* [RECORDS PROVIDED]:
★ ★ ★ ★ ★ ★ ★

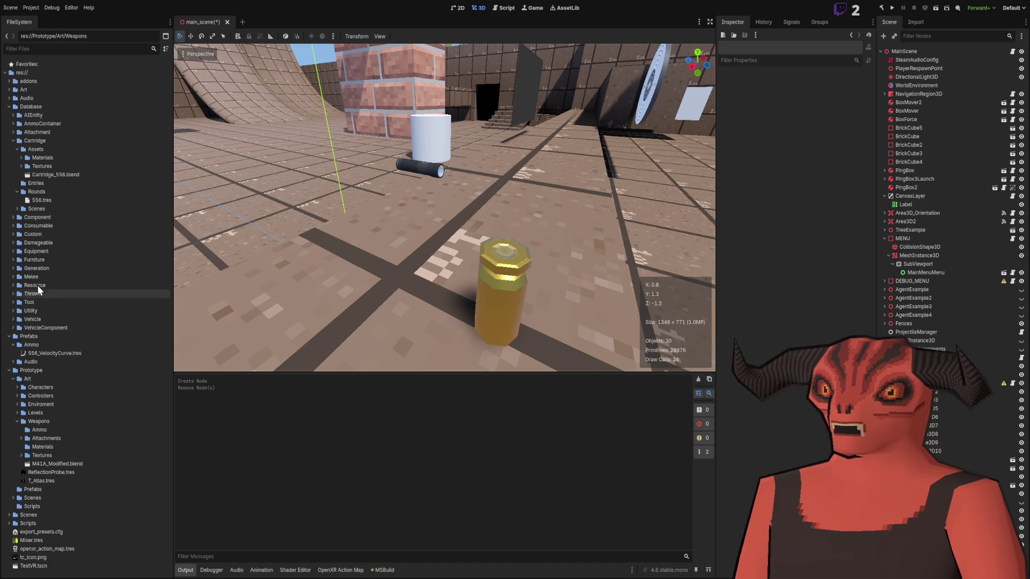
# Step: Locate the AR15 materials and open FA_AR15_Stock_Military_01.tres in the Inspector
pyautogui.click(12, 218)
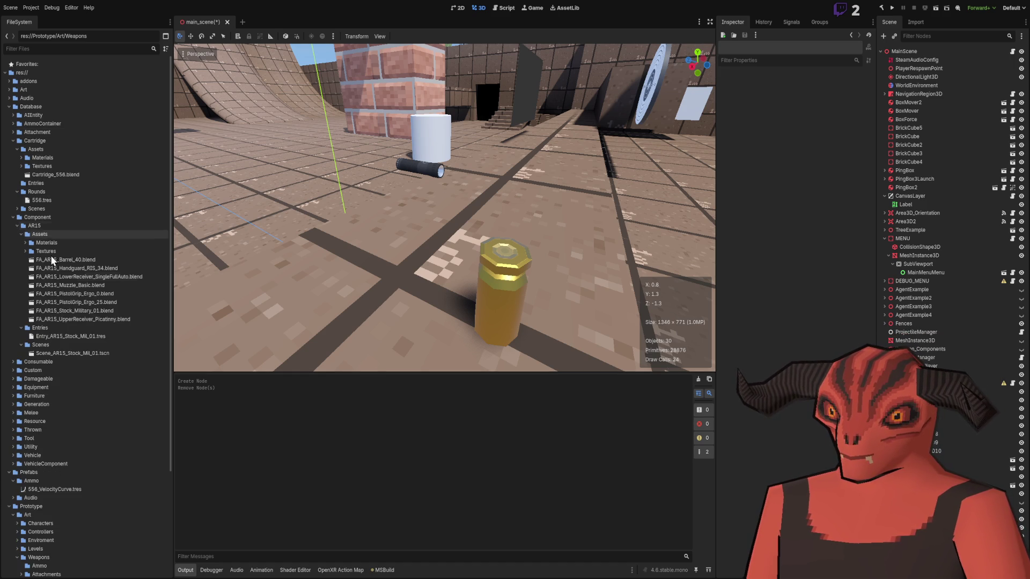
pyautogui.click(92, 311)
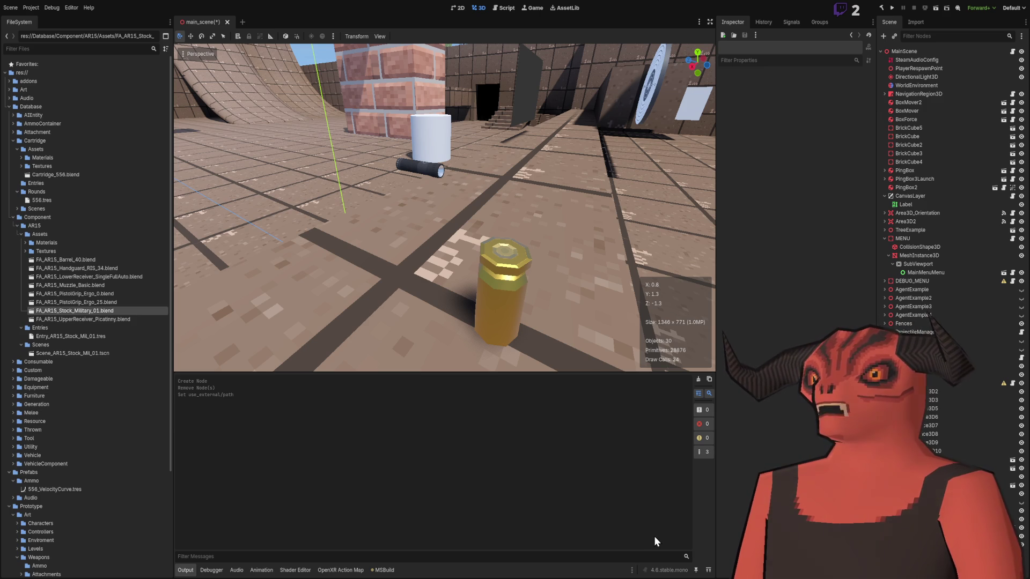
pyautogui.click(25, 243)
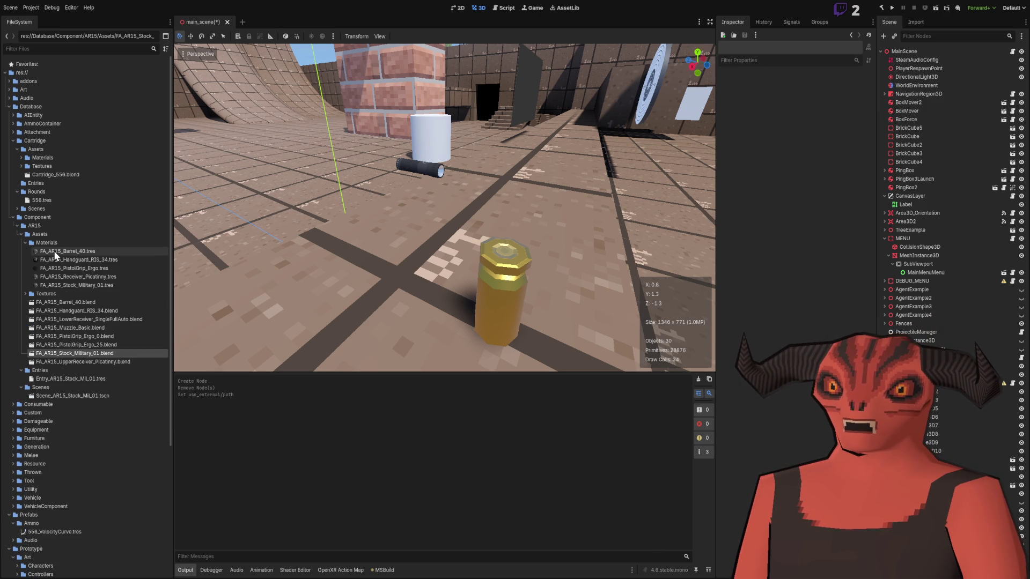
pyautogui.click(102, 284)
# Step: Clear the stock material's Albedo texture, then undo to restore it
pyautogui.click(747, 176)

★ ★ ★ ★ ★ ★ ★

* [THE PROBLEM]: Print out the entries once more, unchanged. No pictures.

* [EXERCISE OUTPUT]:
# Step: Locate the AR15 materials and open FA_AR15_Stock_Military_01.tres in the Inspector
pyautogui.click(12, 218)
pyautogui.click(92, 311)
pyautogui.click(25, 243)
pyautogui.click(102, 284)
# Step: Clear the stock material's Albedo texture, then undo to restore it
pyautogui.click(747, 176)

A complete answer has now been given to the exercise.